**DOCUMENT**
....................

In the end goal, style paints a new look for an old view and helps us see something particular about humanity that improves us and opens up our mind to a better idea of ourselves.

Applied to pattern or a rhythm like music, and tamed into the often-criticized formal structural elements of poetry, like meter, or rhyme, or “enjambment” language begins to focus emotions that deliver new meaning to everyday things.

A rabbit in the grass is no longer a rabbit in the grass. It is the symbol of our intrepid, but fearful heart, racing in our chest and fearful of danger as we plod forward a new course in our life.

An example, then…

In Auden’s poem, “The Watershed,” Auden depicts a young man in an abandoned coal town who is standing next to a watershed. The double entendre of this object is bewitching, and it’s hard to put down the idea that it’s not just a watershed hiding a pump room, in an old coal town that just doesn’t work anymore.

It is also a moment in one’s life where one encounters a change, a moment in history in one’s legacy that shaped oneself.

The first line is gloriously ambiguous. What is meant by crux. What is meant by “left of the watershed?” Does it mean simply that the crux is a channel next to the watershed. Or does it mean, when one is fully immersed in the decision making moment choosing between two important things at a momentous occasion?

....................

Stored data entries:
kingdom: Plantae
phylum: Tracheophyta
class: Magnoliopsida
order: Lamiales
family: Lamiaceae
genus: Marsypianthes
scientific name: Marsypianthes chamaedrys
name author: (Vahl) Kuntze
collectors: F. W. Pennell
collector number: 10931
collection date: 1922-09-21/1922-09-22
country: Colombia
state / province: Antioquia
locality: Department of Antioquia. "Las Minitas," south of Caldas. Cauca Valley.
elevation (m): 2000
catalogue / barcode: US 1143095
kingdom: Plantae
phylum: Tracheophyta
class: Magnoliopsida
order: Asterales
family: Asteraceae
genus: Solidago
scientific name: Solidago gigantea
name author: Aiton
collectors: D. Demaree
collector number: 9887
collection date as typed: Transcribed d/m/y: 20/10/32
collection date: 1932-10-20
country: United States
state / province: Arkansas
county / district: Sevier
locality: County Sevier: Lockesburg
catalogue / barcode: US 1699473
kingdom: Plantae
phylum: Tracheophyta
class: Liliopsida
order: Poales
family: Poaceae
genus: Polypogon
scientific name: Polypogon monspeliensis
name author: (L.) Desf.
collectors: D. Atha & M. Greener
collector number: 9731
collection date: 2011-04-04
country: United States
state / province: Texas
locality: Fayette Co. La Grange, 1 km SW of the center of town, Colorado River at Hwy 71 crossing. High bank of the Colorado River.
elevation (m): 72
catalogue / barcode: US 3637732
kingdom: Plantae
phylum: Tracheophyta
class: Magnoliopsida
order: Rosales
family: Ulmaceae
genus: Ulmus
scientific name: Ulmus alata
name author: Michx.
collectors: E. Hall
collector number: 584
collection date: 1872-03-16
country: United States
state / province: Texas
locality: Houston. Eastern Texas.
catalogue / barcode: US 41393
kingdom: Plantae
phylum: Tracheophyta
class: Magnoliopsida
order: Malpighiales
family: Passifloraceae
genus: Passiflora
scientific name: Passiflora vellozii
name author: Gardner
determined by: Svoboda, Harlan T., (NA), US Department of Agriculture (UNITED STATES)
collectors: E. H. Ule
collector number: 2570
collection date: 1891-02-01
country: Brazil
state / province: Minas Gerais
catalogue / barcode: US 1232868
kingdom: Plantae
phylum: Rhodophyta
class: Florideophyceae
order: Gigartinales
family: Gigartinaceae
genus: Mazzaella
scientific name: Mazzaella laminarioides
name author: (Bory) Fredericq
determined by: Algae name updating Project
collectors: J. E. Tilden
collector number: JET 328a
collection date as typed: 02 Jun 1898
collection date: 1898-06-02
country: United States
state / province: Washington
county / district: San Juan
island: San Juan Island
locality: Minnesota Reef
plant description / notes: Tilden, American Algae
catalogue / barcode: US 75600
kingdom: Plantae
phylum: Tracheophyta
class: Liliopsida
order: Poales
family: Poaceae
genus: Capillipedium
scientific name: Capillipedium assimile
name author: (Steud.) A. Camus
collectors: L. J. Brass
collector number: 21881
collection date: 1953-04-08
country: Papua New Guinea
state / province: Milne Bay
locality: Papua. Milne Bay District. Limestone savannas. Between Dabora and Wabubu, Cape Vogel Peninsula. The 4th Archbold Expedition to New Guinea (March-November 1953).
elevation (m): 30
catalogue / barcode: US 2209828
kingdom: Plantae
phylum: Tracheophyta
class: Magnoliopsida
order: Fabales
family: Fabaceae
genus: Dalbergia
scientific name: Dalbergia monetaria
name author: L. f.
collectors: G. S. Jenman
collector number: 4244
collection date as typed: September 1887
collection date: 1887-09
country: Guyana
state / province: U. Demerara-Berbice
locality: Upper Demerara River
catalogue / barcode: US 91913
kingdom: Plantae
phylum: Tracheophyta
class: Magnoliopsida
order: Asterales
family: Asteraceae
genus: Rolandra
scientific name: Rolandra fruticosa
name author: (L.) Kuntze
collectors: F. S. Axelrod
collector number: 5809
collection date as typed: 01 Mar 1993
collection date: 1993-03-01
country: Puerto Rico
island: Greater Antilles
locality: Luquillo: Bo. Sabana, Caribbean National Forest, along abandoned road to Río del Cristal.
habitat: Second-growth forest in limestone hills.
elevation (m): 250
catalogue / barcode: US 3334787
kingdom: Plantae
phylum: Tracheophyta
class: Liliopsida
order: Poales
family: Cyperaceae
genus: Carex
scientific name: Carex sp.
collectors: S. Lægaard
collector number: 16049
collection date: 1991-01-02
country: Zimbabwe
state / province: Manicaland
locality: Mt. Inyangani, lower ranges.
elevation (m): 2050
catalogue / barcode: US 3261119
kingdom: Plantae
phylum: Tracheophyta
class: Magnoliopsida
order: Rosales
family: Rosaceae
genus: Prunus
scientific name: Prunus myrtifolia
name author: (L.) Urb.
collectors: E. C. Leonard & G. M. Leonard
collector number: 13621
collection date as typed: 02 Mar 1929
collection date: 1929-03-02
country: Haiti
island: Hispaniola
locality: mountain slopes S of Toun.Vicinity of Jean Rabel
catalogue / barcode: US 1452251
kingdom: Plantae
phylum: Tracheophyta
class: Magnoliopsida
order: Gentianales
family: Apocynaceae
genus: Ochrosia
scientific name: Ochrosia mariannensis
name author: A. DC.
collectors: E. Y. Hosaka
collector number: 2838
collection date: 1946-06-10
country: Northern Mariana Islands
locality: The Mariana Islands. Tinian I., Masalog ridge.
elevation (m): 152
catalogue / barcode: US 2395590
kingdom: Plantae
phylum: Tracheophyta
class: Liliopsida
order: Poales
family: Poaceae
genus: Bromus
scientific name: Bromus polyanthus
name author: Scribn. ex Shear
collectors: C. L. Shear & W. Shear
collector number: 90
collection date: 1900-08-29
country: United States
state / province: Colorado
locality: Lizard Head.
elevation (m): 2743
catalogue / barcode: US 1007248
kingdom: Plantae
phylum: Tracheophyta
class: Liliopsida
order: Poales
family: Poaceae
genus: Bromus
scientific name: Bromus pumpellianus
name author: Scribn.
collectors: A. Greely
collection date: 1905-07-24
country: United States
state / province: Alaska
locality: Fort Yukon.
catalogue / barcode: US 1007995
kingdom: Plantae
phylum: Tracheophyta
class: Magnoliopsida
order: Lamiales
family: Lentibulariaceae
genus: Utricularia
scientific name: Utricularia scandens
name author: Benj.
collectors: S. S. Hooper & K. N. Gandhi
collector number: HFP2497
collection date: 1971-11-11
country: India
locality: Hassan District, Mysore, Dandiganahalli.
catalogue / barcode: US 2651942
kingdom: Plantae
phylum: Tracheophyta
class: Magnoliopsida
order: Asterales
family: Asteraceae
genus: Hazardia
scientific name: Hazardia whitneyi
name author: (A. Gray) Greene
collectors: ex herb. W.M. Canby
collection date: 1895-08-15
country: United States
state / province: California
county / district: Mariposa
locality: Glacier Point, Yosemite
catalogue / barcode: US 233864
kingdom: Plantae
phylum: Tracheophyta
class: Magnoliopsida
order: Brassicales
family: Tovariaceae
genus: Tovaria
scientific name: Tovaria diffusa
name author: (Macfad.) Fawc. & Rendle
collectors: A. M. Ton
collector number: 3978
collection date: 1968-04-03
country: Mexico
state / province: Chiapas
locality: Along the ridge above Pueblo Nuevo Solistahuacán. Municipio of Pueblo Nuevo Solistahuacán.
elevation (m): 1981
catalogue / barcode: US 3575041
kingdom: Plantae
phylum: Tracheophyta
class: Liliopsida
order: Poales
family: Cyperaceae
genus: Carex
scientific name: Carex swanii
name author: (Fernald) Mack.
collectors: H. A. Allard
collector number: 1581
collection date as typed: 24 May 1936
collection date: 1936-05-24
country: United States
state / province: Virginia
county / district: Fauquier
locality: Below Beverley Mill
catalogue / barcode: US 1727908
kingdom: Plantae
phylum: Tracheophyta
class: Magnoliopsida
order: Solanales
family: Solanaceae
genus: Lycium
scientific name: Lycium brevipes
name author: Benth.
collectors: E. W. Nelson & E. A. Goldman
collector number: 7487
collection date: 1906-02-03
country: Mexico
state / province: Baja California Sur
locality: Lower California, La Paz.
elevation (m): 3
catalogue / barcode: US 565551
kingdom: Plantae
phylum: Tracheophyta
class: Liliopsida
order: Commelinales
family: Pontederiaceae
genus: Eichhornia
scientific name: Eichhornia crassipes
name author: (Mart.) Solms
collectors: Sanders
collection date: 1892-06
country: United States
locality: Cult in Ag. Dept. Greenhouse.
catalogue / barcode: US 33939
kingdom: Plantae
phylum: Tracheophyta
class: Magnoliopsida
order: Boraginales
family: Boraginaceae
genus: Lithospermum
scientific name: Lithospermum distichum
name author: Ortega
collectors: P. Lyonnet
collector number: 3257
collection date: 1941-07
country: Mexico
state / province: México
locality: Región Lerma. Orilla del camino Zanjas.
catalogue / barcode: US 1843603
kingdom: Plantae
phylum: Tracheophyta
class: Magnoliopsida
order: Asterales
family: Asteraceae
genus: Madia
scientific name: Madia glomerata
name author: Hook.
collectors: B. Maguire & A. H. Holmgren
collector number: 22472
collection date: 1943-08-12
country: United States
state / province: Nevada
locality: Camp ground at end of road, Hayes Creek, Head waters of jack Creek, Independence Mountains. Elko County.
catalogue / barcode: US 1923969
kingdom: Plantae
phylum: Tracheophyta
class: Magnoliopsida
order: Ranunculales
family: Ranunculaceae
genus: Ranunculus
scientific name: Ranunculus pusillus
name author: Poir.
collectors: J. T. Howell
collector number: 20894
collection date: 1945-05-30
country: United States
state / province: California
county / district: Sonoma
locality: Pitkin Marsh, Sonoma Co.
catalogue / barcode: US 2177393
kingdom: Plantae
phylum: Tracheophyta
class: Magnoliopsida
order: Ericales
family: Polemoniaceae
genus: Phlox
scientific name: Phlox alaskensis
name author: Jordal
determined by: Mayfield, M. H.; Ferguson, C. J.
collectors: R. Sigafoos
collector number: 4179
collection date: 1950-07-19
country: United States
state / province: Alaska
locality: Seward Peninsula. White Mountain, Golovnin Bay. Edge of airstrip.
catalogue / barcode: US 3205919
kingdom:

....................

**REQUEST A**
Transcribe everything in the passage on poetic style from "A rabbit in the grass is" down to "in our life.".
**REQUEST B**
Write the next part of the passage on poetic style, picking up after its final sentence.

**ANSWER A**
A rabbit in the grass is no longer a rabbit in the grass. It is the symbol of our intrepid, but fearful heart, racing in our chest and fearful of danger as we plod forward a new course in our life.

**ANSWER B**
Is the crux “left of the watershed” literally on the left of the watershed? Or, does Auden mean that it’s left over from some time? So, this is the moment after the watershed moment? Let’s look at the lines.

“Who stands, the crux left of the water watershed,

On the wet road between the chafing grass

Below him sees dismantled washing -floors,

Snatches of tramline running to a wood,

An industry already comatose,

Yet sparsely living…”

I love it! So, who is the who? It’s the reader and it’s the poet. It’s a stand in. What makes this poem so remarkable is that it’s a description of a moment, but every line is also a sonic and imagistic encounter with Auden’s philosophy or writing at this time in his career, just after Oxford, where he had felt stifled and juvenile, surrounded by peers, and peerage, trying to sow his wild homosexual oats, but getting nowhere, really.

In the next few months he will embark on a playboy lifestyle in a teetering pre-WW2 Berlin with Stephen Spender and Christopher Isherwood. So much of Auden’s poetry is deeply private and personal, but it doesn’t matter, because so much of Auden’s poetry is deeply ambiguous and vulnerable to our own engagement with its heady (available) interpretation.

So here we have a young man who witnesses the objects and culture of his earlier youth. Auden, as a boy, found particular delight more in machines than in people. For him, objects and machinery held spiritual energy. They were encounters with meaning, but also a kind of perfect objective world of things that were not just symbols of industry but things in and of themselves that possessed a radiance that was less than remarkable but just remarkable enough to be memorable.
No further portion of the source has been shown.